All the commands having the keyword 'enqueue' in them have a special property: The commands are not executed directly, but when you tigger them using clFinish
, clFlush
, clEnqueueWaitForEvents
, using clEnqueueWriteBuffer
in blocking mode and some more.
This means that all action happens at once and you have to synchronise it using the event objects. As everything (may) happen at once, you could do something like this (Each point happens at the same time):
- Transfer Data A
- Process Data A & Transfer Data B
- Process Data B & Transfer Data C & Retrive Data A'
- Process Data C & Retrieve Data B'
- Retrieve Data C'
Remember: Enqueueing Tasks without Event-Objects may result in a simultaneous execution of all enqueued elements!
To make sure that Process Data B doesn't happen before Transfer B, you have to retrieve an event object from clEnqueueWriteBuffer
and supply it as an object to wait for to f.i. clEnqueueNDRangeKernel
cl_event evt;
clEnqueueWriteBuffer(... , bufferB , ... , ... , ... , bufferBdata , NULL , NULL , &evt);
clEnqueueNDRangeKernel(... , kernelB , ... , ... , ... , ... , 1 , &evt, NULL);
Instead of supplying NULL, each command can of course wait on certain objects AND generate a new event object. The parameter next to last is an array, so you can event wait for several events!
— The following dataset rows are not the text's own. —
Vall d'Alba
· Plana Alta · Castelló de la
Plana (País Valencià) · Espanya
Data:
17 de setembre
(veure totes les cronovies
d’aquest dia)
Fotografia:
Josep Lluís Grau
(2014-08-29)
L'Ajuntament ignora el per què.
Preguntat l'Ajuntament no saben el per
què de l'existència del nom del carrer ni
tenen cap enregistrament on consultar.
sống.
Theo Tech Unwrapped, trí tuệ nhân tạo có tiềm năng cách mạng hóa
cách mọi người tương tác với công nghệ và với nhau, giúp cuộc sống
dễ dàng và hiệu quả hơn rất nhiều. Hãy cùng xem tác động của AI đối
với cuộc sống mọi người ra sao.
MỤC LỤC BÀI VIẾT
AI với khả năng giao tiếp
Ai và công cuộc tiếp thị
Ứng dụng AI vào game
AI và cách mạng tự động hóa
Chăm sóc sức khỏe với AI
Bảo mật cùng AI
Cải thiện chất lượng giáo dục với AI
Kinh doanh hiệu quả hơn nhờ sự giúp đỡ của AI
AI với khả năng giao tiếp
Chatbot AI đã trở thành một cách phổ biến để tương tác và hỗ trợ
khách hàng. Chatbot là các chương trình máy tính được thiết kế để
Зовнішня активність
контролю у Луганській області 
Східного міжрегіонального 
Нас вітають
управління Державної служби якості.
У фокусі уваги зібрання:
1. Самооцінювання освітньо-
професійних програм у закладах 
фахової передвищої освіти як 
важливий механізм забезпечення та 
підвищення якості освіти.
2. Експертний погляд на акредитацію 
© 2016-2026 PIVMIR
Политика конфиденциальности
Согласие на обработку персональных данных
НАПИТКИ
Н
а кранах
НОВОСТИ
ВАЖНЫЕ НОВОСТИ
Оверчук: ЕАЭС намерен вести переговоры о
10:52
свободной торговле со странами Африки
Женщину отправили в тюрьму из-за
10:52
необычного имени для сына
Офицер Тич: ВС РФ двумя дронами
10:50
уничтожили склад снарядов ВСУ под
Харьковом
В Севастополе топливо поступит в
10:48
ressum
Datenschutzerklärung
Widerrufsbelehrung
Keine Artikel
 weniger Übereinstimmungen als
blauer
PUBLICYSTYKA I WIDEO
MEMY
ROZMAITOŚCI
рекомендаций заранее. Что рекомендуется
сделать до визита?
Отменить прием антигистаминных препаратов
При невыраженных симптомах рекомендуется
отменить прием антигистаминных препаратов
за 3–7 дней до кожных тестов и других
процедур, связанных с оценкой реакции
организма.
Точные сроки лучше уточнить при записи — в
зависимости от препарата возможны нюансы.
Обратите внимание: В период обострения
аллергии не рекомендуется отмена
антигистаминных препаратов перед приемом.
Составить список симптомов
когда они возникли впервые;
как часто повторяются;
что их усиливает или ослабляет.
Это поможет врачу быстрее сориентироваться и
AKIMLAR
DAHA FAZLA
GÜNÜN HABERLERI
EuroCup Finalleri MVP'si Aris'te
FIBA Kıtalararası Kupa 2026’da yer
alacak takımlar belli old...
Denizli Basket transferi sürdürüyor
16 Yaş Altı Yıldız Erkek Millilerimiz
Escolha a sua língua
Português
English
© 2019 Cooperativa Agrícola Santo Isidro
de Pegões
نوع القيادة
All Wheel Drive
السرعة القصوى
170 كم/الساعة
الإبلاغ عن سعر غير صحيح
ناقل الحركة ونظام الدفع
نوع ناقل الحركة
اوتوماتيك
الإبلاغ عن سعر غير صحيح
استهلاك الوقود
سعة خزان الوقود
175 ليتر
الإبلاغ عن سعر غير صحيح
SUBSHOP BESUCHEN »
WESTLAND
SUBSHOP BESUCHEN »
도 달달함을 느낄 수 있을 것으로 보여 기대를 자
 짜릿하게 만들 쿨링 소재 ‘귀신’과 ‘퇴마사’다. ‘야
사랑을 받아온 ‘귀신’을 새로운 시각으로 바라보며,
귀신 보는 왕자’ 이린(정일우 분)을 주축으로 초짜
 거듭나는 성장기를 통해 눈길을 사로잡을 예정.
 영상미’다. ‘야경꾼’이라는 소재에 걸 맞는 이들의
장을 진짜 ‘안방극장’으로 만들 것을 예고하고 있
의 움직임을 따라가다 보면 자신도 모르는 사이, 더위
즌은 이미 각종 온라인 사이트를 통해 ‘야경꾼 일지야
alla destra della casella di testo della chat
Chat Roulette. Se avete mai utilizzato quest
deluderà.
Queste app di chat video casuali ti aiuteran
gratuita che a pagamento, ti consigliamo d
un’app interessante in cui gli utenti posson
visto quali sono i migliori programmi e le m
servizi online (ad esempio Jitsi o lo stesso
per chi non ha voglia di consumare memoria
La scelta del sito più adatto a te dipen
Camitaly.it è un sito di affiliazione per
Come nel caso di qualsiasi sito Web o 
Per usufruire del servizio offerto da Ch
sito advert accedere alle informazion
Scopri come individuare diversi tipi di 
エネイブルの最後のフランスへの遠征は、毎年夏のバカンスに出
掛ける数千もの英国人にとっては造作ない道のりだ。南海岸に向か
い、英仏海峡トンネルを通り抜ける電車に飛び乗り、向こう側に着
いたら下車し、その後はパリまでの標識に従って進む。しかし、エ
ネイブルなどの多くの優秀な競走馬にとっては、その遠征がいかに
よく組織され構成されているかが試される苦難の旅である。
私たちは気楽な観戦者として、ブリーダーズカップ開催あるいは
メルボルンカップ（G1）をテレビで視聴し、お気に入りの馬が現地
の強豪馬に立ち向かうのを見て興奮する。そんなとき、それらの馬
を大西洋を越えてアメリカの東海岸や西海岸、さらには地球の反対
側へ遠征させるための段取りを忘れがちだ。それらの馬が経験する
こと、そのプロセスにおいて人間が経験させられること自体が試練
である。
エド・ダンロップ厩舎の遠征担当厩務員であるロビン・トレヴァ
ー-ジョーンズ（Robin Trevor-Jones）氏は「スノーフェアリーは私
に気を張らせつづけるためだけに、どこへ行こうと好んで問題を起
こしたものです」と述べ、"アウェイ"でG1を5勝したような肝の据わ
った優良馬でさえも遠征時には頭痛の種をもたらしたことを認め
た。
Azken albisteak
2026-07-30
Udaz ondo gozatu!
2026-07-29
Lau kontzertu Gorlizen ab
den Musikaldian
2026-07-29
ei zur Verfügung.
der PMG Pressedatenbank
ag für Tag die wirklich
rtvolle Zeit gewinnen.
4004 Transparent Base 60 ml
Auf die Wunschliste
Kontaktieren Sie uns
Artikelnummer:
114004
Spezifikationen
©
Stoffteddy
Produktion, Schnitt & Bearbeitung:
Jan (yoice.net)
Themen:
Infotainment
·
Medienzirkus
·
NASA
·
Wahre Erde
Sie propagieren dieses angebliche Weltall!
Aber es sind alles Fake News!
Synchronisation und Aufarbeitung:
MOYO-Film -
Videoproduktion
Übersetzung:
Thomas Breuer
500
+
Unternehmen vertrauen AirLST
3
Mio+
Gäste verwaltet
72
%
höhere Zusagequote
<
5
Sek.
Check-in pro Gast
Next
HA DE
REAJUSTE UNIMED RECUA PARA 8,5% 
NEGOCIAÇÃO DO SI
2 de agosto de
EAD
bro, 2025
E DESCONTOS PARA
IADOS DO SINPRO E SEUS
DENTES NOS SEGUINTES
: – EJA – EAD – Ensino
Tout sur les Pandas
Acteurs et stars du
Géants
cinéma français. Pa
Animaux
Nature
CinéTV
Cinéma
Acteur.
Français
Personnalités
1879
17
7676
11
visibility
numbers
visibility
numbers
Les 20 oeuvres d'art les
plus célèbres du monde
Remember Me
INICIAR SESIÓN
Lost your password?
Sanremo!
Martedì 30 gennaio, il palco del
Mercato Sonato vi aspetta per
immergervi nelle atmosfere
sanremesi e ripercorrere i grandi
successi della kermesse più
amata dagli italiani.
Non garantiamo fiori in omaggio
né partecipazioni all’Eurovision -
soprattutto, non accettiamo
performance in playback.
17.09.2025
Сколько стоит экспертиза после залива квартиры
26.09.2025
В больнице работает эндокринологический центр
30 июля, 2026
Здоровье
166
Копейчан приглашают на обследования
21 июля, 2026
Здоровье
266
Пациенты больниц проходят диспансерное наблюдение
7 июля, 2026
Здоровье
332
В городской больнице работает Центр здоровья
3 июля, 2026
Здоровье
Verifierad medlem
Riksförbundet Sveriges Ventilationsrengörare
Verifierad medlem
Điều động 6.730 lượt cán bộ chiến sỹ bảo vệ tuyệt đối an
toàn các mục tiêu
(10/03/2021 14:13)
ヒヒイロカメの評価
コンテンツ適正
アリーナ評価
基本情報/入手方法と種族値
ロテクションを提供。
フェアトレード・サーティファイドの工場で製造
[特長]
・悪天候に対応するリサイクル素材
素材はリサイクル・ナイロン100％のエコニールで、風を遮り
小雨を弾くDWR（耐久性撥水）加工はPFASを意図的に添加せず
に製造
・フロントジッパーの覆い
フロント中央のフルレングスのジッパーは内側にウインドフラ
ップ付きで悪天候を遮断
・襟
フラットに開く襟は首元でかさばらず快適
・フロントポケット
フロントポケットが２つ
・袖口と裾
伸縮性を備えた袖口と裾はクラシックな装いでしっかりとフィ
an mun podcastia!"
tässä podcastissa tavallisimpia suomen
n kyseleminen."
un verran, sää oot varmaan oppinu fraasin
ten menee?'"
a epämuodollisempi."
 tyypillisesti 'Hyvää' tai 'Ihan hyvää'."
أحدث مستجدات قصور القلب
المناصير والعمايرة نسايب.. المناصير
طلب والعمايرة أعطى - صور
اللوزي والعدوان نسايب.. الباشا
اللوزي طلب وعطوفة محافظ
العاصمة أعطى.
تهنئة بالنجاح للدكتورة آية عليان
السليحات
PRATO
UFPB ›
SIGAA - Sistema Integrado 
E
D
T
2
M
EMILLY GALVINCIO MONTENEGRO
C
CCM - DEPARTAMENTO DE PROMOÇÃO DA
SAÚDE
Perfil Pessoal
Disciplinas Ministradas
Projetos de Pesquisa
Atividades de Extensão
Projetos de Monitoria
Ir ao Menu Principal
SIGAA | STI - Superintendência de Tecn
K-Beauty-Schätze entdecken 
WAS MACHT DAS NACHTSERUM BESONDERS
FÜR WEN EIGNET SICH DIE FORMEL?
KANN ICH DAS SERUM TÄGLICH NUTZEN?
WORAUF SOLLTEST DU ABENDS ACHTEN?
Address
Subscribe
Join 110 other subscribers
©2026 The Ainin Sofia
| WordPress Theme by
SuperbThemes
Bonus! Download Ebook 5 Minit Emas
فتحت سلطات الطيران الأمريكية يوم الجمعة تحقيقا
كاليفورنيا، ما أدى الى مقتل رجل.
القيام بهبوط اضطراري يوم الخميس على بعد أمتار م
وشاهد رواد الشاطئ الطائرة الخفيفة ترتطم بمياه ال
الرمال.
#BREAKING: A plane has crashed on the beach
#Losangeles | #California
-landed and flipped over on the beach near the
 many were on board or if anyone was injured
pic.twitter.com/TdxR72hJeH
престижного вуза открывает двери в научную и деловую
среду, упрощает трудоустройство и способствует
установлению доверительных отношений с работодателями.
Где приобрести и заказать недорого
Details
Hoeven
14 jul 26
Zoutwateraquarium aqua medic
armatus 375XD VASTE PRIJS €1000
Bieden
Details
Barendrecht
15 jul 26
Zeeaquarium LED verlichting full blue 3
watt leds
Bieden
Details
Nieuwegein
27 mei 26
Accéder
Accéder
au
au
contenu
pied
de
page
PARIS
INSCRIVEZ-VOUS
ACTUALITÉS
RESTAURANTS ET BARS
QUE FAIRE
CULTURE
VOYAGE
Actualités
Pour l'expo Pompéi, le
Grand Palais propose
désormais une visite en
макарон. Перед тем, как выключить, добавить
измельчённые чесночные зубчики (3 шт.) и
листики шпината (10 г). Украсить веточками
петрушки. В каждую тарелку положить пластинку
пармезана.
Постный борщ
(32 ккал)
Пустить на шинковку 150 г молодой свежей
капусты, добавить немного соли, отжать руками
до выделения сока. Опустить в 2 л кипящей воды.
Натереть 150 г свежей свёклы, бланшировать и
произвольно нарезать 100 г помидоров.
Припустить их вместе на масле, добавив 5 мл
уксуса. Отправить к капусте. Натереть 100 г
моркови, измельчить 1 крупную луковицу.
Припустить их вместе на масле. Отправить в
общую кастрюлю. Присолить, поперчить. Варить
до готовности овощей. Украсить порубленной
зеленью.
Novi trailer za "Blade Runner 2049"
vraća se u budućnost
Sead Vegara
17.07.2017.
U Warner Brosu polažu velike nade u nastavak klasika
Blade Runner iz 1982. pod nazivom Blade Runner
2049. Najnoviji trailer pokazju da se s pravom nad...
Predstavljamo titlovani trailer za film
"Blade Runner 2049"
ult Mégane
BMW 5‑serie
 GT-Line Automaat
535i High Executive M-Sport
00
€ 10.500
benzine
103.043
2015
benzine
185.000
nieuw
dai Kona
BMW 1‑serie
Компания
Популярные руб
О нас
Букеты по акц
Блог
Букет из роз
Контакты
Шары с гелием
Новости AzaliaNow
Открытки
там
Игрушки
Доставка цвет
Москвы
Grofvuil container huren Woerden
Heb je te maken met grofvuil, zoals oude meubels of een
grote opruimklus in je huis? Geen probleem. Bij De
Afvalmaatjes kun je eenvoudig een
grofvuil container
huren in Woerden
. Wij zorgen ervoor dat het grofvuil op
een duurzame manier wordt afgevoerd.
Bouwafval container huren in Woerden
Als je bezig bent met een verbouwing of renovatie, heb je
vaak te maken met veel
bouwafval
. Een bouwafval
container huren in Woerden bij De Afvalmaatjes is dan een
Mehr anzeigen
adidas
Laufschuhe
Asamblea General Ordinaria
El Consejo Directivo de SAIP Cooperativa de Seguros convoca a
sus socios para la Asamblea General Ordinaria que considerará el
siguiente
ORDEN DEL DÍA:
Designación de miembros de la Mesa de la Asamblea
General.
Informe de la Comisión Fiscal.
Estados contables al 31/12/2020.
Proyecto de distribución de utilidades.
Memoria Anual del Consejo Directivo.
EDIT: To summarise the comments below
Transferring data - What command acts where?
CPU GPU
BufA BufB
array[] = {...}
clCreateBuffer() -----> [ ] //Create (empty) Buffer in GPU memory *
clCreateBuffer() -----> [ ] [ ] //Create (empty) Buffer in GPU memory *
clWriteBuffer() -arr-> [array] [ ] //Copy from CPU to GPU
clCopyBuffer() [array] -> [array] //Copy from GPU to GPU
clReadBuffer() <-arr- [array] [array] //Copy from GPU to CPU
* You may initialise the buffer directly by providing data using the host_ptr
parameter.